Indian Nationality Room Committee celebrates Republic Day with traditional music, dance


Romita Das | Senior Staff Photographer

People participate in a celebration of India’s Republic Day on Sunday.

By Renee Dubaich, Staff Writer

Attendees enjoyed Bharatham dance performances, Hindi music and snacking on samosas and pakoras to celebrate Indian culture. The event honored India’s Republic Day, the national holiday commemorating India’s independence as a nation.

About 150 students, staff and community members attended the celebration at the Frick Fine Arts Building on Sunday. There were cookies and Indian appetizers made with potatoes, veggies, turmeric and chutney for attendees to snack on. The Indian Nationality Room Committee organized the event in collaboration with Nationality Rooms and Intercultural Exchange Programs, the Asian Studies Center and Screenshot: ASIA.

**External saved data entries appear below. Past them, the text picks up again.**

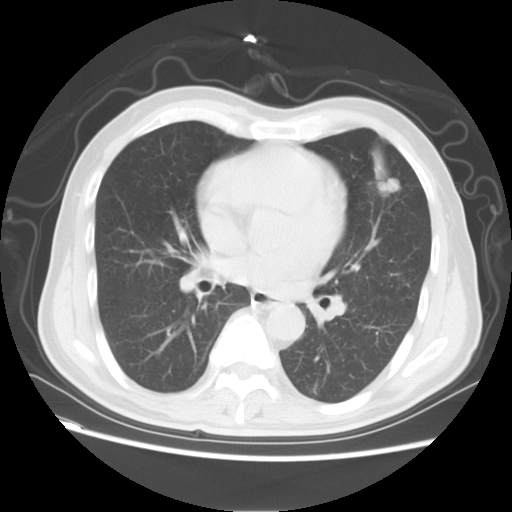
Chest CT, one axial slice. Lung window (W 1500 / L -600 HU). 5 mm slice thickness. 512 × 512 image matrix, field of view 368 × 368 mm. Male patient, age 60 years. Case-level facts recorded for this patient, not image findings: clinical TNM (as recorded): T2a N0 M0.
Outlined on this slice (bounding box drawn by a radiologist):
- lung tumour (recorded histology: adenocarcinoma): box from (x=364, y=150) to (x=406, y=209) px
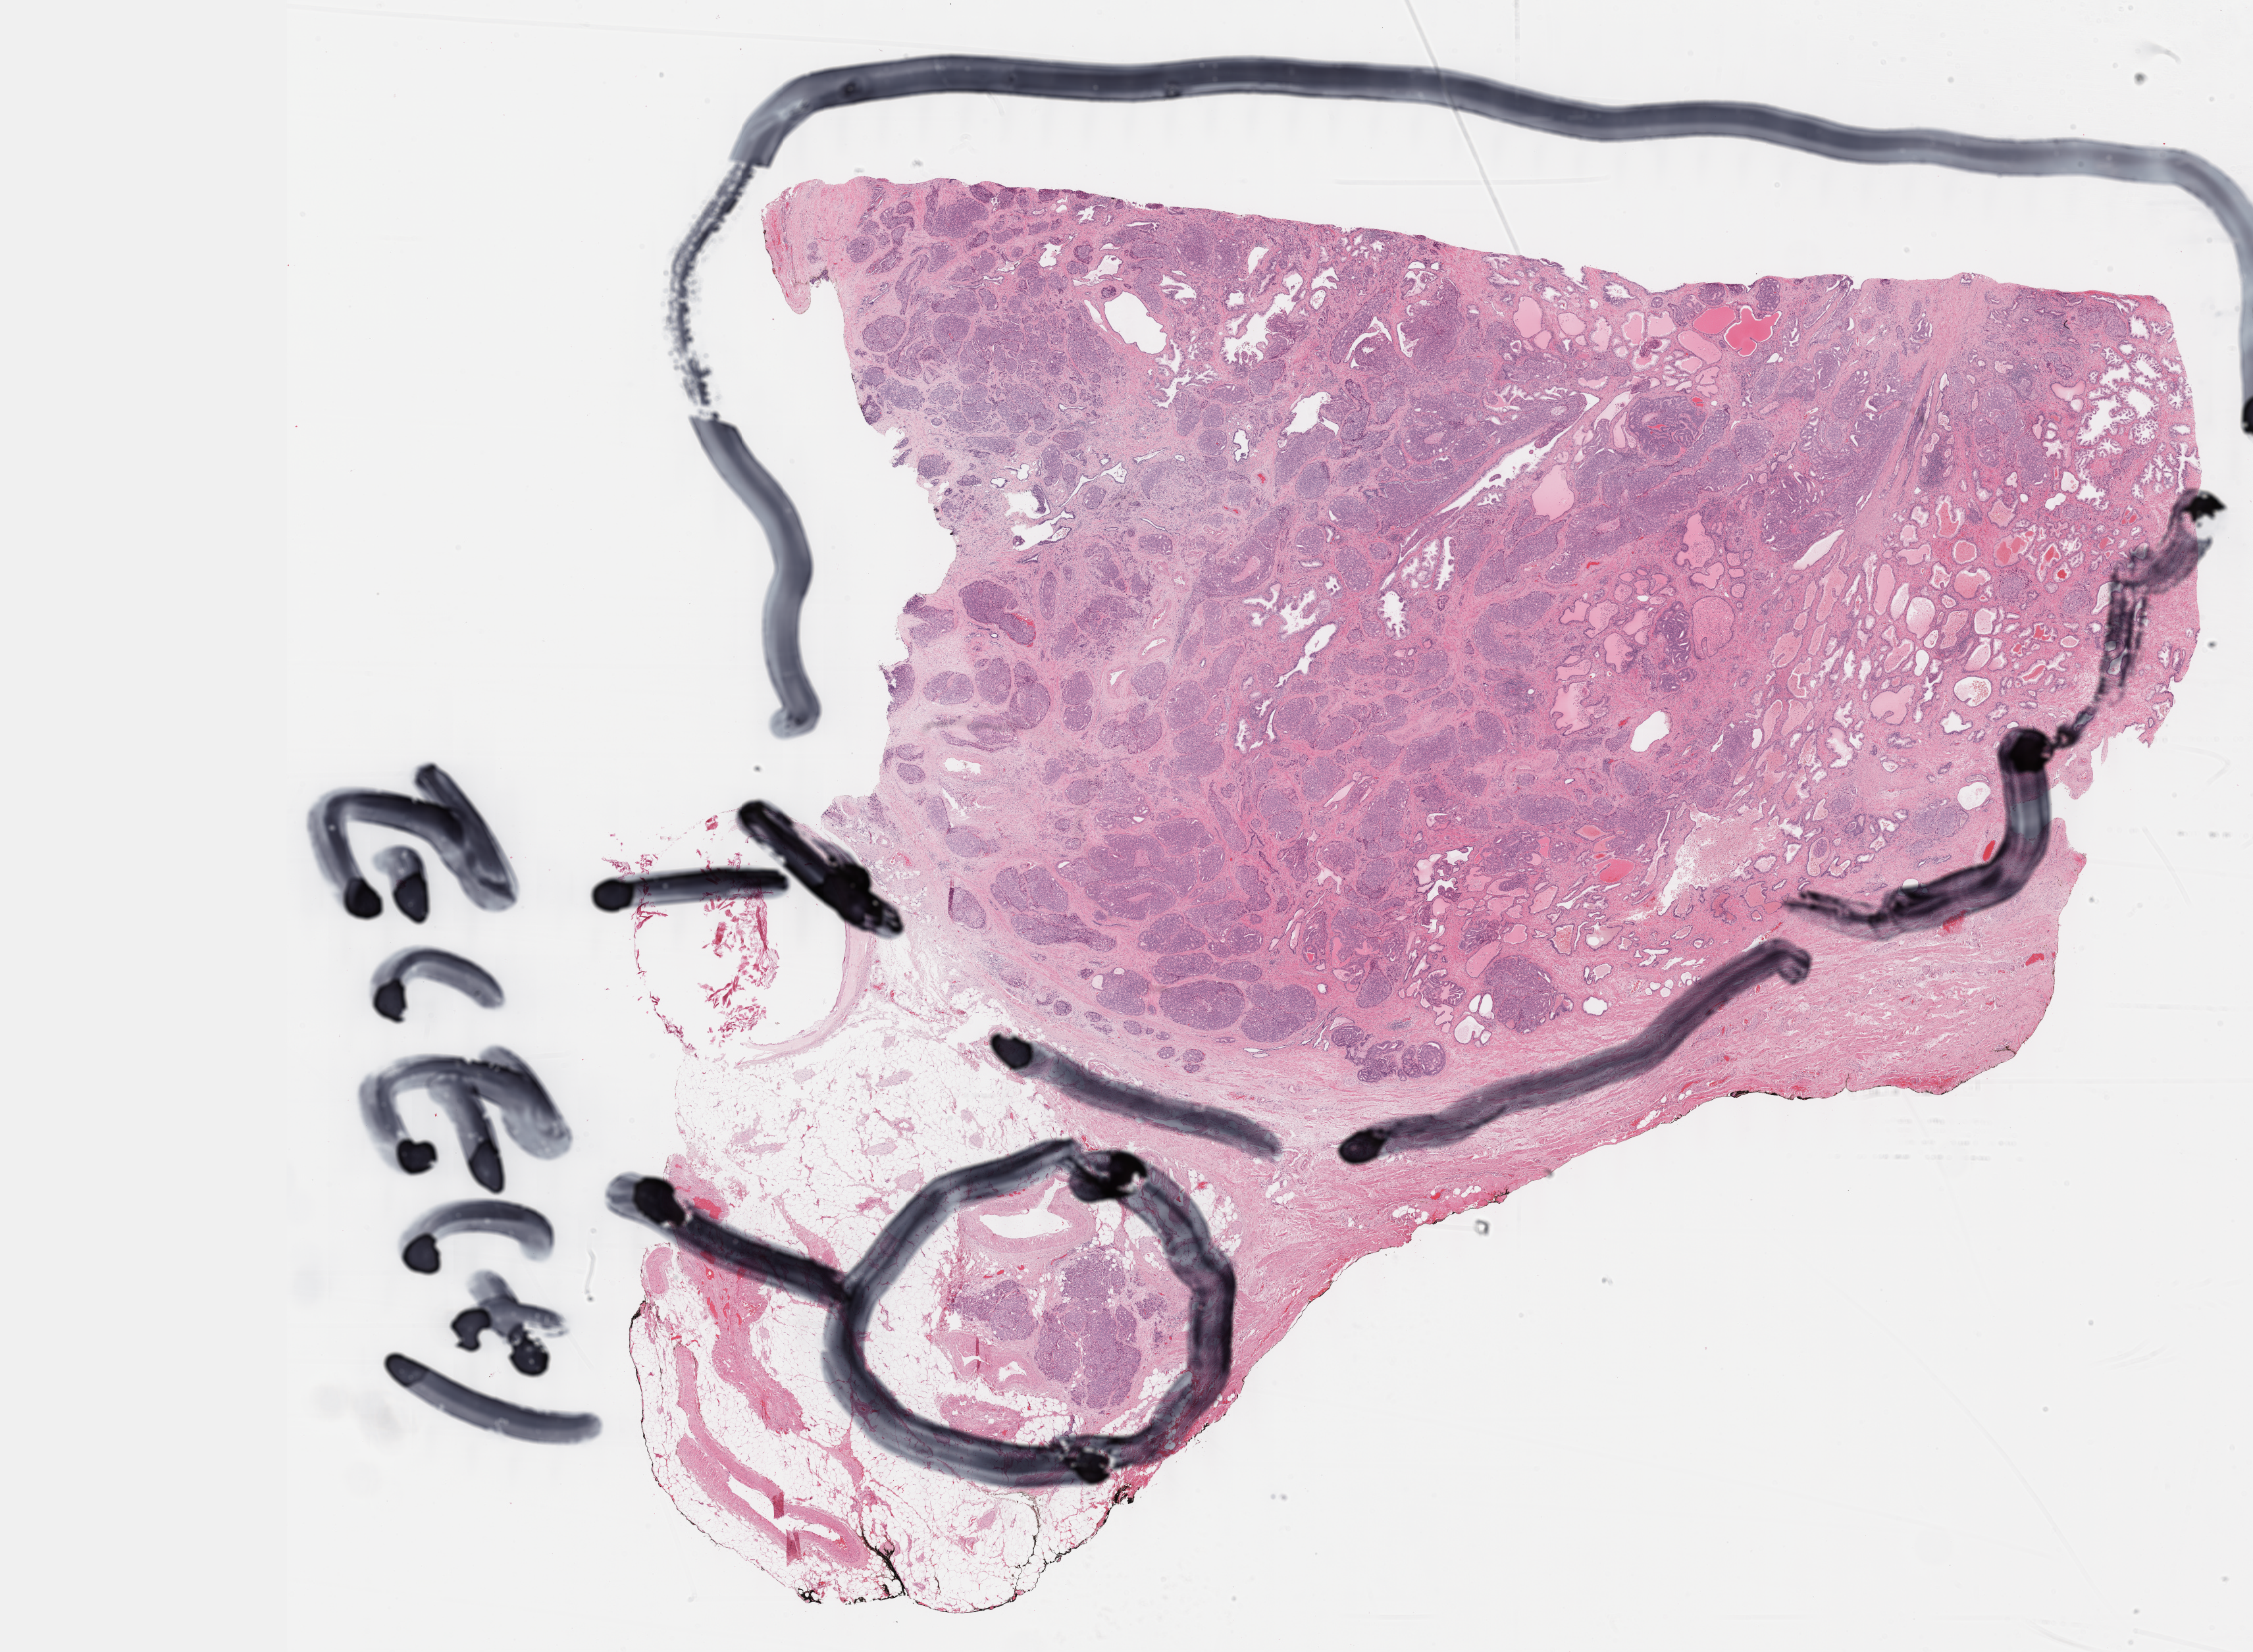
Whole-slide histology image, H&E, low-resolution overview of the scanned area, about 27.2 x 20.0 mm (acquisition: 40x scan), formalin-fixed paraffin-embedded (FFPE) diagnostic section, prostate, primary tumour sample. Male patient; age at initial diagnosis 59 years. Gleason score: 9 (4+5).
- diagnosis: Adenocarcinoma, NOS (prostate gland)
- lymph nodes positive (case pathology): 0 of 15 examined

The celebration began with the performances of the Indian National Anthem and India’s national song, “Vande Mataram.” Various Indian dances followed, each with different themes and narratives, portraying India’s beautiful landscapes and the three distinct Hindu deities — Brahma, Vishnu and Shiva. The audience was lively, clapping and cheering through the performances, and singing along to the beloved patriotic song, “Mera Joota Hai Japani” from the famed Bollywood film “Shree 420.”

The various traditional dances performed were in the style of Bharatanatyam, folk and fusion. Bharatanatyam is a popular Indian classical dance characterized by Hindu religious themes and spiritual ideas represented by impressive footwork and controlled gestures. The dancers wore colorful and vibrant dresses adorned with bangles, bells and maang tikkas.

Ellen Porter from South Hills said she attended the event because she is a member of the Swiss Room Committee that helps raise money for the Swiss nationality room at Pitt. She said she attends events like this regularly and loves to check them out.

“I love Indian culture,” Porter said. “I have some friends that we met here, so we just wanted to check it out. I think all of the dancing was just amazing, how varied it was, how all the costumes were unique and different styles and it was really moving. It was fun. When they had the last song printed with words, I was learning Hindi so I could recognize some words, it was cool that we could sing along.”

Ranjani Shankar, chair of the Indian Nationality Room Committee, expressed her excitement for this first-time celebration at Pitt. She said the event was a way to get people involved with other Indian cultural events hosted by the committee. 

“Today’s event is based off of India’s Republic Day,” Shankar said. “This is the first time for us to host this event and I hope it is a success. Usually in a year, we just hold one event for India’s Independence Day. So this is the first time we are doing it here along with Asian Studies.”

Republic Day is a widely celebrated national holiday in India on January 26, commemorating the day the Constitution of India went into effect.

Rashmi Ravindra, a member of the Indian Nationality Room Committee, said the event came about largely due to an eagerness for in-person events as COVID-19 restrictions have loosened.

“For us, in the nationality room, we never did the Republic Day earlier, but this year we thought since these past three years we hadn’t had any in-person celebration,” Ravindra said. “So we thought we could make a beginning and start the year with an in-person event.”